I distinctly remember the day I decided NOT to go into internal medicine was when multiple “influential” family members of this patient I was taking care of swooped into the hospital one day to take control of his medical planning - he was dying of pancreatic cancer, and was a drug-addict to boot, and I think his care ultimately suffered because none of the family members could agree with each other what was best for him, and he certainly couldn’t advocate for himself because he was so snowed with opiates all the time. Of course, I’ve witnessed similar scenarios in pediatrics, so what I’ve come to learn is that (1) death is unavoidable in all settings, no duh, and (2) horrible deaths can occur in all settings.

Joe and I talk about advanced directives all the time, I think, partially because of my horror over how horrible many deaths are, and I think it is never too soon to talk this.  I also think that too few people know what needs to be discussed when talking about advanced directives, partially because our medical system really sucks at this, but also partially because people are afraid to talk about it.  This article got me thinking about how a discussion about advanced directives should occur.  In my dreamiest of dreams:

1) The patient, along with a family member who will likely be the primary medical decision maker, will meet with the patient’s doctor over a series of 1-3 meetings to discuss advanced planning.

2) They will talk about the patient’s health and what kind of things could happen at end-of-life care.

3) They will talk about respirators and cardiopulmonary resuscitation.

4) They will talk about tube-feeding and other matters around prolongation of life.

5) They will talk about pain management.

6) They will talk about the settings in which all this may occur - in the hospital, in a palliative care suite, in a hospice care setting, at home; hopefully, not in an ICU.

7) This will all be documented in writing with the caveat that nothing is binding.

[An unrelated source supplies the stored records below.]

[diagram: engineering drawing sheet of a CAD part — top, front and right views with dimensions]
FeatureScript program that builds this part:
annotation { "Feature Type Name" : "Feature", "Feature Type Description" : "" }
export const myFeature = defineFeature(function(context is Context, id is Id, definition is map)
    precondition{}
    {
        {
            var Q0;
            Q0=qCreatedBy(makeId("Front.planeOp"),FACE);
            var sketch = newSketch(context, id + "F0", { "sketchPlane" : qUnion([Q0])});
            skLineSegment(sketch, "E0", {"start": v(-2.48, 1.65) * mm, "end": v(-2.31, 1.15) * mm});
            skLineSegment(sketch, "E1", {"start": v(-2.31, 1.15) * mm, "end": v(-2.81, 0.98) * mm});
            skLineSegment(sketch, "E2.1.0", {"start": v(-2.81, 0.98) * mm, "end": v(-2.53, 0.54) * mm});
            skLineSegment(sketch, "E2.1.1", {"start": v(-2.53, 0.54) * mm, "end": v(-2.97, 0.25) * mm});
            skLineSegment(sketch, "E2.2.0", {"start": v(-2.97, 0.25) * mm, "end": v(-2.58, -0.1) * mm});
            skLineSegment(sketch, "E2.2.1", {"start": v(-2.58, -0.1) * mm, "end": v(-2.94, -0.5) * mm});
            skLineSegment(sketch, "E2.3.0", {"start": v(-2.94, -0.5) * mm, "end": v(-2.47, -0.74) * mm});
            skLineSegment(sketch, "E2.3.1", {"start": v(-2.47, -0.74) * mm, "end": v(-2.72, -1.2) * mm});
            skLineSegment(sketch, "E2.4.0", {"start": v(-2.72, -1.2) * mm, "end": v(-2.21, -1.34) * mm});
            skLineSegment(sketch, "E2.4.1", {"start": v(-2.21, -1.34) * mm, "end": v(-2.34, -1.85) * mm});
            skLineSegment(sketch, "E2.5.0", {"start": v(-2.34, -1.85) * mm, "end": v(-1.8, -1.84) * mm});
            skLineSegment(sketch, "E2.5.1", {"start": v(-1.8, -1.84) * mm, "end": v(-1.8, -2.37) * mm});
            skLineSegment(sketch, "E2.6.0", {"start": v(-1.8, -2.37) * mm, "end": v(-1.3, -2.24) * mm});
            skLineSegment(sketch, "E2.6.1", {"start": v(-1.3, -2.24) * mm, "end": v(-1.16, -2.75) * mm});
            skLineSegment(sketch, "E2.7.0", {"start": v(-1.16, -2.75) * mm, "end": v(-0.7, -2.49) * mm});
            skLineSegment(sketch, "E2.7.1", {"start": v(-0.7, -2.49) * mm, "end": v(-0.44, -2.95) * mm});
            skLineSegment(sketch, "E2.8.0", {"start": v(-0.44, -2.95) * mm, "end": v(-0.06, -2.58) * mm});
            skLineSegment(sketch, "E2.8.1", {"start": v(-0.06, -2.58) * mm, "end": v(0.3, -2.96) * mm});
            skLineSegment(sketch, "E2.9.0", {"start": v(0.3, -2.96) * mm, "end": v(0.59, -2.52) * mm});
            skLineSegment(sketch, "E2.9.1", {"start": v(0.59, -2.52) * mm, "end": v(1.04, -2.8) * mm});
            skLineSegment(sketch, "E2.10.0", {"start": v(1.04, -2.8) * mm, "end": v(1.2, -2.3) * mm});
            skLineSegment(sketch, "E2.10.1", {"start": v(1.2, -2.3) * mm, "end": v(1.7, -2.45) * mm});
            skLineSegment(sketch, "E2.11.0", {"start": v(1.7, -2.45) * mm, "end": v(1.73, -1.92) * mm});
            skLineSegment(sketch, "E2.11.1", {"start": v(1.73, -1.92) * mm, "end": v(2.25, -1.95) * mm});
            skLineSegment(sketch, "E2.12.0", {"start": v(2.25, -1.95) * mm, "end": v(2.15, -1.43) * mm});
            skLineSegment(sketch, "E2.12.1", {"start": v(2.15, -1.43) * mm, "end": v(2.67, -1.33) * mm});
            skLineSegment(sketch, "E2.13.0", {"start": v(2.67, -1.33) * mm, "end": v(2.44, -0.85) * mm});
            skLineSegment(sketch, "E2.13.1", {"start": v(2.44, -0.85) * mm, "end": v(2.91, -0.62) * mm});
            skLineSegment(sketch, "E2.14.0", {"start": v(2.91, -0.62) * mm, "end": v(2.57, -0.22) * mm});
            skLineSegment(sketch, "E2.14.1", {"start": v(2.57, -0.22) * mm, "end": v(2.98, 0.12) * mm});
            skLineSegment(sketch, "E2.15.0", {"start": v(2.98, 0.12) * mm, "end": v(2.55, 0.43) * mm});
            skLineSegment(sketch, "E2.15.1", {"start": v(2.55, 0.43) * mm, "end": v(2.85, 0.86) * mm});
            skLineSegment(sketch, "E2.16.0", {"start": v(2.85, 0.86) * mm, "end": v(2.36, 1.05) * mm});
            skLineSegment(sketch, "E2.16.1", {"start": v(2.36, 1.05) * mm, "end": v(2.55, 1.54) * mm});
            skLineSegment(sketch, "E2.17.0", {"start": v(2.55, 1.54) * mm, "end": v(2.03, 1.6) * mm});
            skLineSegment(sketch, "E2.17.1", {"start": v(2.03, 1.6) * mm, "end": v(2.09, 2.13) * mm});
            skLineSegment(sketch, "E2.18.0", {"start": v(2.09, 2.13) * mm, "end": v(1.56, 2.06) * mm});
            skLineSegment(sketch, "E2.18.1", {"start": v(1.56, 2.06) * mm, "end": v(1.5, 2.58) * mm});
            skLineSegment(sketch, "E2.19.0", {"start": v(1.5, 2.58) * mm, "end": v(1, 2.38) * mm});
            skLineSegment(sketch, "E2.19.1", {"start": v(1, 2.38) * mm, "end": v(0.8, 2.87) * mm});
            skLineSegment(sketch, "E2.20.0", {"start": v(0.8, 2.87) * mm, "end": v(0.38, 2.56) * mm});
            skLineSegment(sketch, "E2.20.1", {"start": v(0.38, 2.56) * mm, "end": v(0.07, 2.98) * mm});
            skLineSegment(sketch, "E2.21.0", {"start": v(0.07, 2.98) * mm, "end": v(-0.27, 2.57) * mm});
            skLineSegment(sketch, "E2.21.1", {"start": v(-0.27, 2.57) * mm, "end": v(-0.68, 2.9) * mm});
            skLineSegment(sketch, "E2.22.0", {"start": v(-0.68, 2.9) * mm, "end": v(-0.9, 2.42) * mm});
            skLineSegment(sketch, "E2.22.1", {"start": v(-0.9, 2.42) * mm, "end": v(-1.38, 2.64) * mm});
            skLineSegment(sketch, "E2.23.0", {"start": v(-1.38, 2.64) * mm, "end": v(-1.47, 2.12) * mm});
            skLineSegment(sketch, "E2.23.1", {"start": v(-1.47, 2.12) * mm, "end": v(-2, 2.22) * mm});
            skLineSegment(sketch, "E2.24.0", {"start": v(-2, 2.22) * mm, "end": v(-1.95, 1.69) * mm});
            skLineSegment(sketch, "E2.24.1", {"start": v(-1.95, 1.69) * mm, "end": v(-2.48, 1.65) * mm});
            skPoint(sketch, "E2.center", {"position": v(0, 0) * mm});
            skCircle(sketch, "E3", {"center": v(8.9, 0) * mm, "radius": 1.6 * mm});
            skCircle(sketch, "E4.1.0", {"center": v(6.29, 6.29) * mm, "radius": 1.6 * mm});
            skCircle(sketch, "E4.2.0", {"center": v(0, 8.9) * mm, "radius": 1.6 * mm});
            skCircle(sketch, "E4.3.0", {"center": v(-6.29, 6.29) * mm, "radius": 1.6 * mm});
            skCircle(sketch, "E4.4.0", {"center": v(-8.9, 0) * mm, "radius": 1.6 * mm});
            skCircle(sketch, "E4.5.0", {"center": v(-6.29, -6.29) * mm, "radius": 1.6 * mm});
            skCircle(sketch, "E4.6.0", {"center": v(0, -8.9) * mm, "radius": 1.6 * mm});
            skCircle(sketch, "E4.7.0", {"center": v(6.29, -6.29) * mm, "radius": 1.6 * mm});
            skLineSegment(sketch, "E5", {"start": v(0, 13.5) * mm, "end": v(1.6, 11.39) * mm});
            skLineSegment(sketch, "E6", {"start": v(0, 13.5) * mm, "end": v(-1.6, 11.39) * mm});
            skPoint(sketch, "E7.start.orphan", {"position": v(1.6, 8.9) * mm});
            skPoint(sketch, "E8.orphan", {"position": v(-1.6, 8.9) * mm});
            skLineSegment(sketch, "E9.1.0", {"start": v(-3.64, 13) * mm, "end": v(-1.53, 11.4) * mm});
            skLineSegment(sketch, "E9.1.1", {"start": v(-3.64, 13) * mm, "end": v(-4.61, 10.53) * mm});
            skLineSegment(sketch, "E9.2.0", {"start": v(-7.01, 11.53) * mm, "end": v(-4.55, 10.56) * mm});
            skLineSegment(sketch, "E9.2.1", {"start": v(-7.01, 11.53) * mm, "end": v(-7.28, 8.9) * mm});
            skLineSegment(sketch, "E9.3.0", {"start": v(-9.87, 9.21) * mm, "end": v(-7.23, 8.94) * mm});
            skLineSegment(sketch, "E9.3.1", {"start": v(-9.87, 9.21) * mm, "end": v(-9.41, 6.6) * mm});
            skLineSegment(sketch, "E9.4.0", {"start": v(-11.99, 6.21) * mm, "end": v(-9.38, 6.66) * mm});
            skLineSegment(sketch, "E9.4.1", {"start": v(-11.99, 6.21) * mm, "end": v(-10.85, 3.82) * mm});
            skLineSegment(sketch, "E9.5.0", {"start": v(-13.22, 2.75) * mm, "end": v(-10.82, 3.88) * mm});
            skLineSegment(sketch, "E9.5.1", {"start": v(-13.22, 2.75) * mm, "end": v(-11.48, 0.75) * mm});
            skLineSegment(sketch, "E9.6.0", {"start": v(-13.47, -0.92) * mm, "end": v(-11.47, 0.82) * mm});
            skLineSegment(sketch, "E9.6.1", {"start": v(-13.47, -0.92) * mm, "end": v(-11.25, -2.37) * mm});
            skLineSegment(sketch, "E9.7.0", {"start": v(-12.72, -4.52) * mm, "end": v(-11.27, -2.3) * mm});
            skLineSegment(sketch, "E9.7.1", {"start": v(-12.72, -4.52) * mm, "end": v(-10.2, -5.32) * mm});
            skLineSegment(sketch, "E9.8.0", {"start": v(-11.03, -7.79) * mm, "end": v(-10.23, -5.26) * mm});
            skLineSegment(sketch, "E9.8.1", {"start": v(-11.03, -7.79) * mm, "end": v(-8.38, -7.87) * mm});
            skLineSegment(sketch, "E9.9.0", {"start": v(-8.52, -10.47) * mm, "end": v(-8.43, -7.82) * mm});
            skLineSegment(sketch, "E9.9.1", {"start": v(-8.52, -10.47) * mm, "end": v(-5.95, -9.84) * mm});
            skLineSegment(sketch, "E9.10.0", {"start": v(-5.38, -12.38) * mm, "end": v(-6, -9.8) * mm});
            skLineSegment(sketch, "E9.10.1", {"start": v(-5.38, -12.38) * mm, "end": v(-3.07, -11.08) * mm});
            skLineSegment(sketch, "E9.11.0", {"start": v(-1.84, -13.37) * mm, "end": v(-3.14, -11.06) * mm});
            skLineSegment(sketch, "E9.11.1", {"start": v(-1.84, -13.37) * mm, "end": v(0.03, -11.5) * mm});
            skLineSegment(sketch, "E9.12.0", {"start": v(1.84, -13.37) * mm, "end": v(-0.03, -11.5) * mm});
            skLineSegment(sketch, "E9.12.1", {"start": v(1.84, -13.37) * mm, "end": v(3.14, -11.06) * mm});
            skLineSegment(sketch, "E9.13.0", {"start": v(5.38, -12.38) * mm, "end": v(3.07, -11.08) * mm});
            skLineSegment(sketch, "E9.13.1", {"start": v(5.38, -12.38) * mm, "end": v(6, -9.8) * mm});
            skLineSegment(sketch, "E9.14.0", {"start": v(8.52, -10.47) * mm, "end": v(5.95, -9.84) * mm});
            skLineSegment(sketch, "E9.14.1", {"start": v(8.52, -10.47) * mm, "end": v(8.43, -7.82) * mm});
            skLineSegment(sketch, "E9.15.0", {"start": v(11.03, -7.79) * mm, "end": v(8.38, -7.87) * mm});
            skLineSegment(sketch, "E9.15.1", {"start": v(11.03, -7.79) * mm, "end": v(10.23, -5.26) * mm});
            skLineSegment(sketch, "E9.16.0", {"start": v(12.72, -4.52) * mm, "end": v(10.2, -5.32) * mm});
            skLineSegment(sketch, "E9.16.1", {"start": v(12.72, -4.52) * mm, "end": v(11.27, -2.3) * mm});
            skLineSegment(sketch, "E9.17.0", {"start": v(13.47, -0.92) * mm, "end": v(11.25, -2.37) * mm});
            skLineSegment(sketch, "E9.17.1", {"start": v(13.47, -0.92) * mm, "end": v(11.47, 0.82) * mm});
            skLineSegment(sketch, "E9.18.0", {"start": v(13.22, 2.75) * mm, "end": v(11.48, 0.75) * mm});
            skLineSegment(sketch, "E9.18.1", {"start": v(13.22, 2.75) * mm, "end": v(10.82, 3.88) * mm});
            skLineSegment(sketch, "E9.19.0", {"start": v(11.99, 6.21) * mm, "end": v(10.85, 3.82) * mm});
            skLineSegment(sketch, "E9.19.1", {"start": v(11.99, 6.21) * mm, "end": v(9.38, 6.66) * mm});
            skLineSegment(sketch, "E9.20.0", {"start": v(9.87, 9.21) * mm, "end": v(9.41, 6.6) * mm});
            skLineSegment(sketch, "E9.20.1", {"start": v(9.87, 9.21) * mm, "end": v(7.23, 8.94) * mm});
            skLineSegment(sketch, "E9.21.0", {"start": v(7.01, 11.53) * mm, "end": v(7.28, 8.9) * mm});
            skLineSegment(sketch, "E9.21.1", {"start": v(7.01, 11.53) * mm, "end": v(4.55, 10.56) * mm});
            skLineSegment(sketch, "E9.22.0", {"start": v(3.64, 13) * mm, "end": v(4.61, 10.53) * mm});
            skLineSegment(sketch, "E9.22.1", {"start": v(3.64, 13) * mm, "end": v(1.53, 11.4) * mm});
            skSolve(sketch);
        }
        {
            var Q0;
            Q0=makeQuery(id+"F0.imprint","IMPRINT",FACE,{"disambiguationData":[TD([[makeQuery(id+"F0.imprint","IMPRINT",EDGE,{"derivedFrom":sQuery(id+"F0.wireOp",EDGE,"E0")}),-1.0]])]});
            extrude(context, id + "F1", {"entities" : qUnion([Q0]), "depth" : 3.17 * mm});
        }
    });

I think about this stuff because ever since getting knocked up, I’ve been seen as a patient more frequently, and worry that if anything ever goes wrong, I have no idea how comfortable Joe will be with managing the medical system.  (I worry about a lot of other ridiculous stuff, too…polymicrogyria! What if my kid has polymicrogyria?!)  And even though my parents are quite healthy right now, I wonder how I’m ever going to broach the topic with them.  When my dad underwent some minor eye surgery last year, I wanted to talk to him about advanced planning, not that I had fear that things would come to that from a little laser debridement of his eyeball and some conscious sedation, but he brushed it off.  It’s certainly not a comfortable subject, but it’s so important. Of course, there’s lots of stuff that he likes talking about that I hate talking about, too, like traffic, or pharmacodynamics, and Costco deals on ham.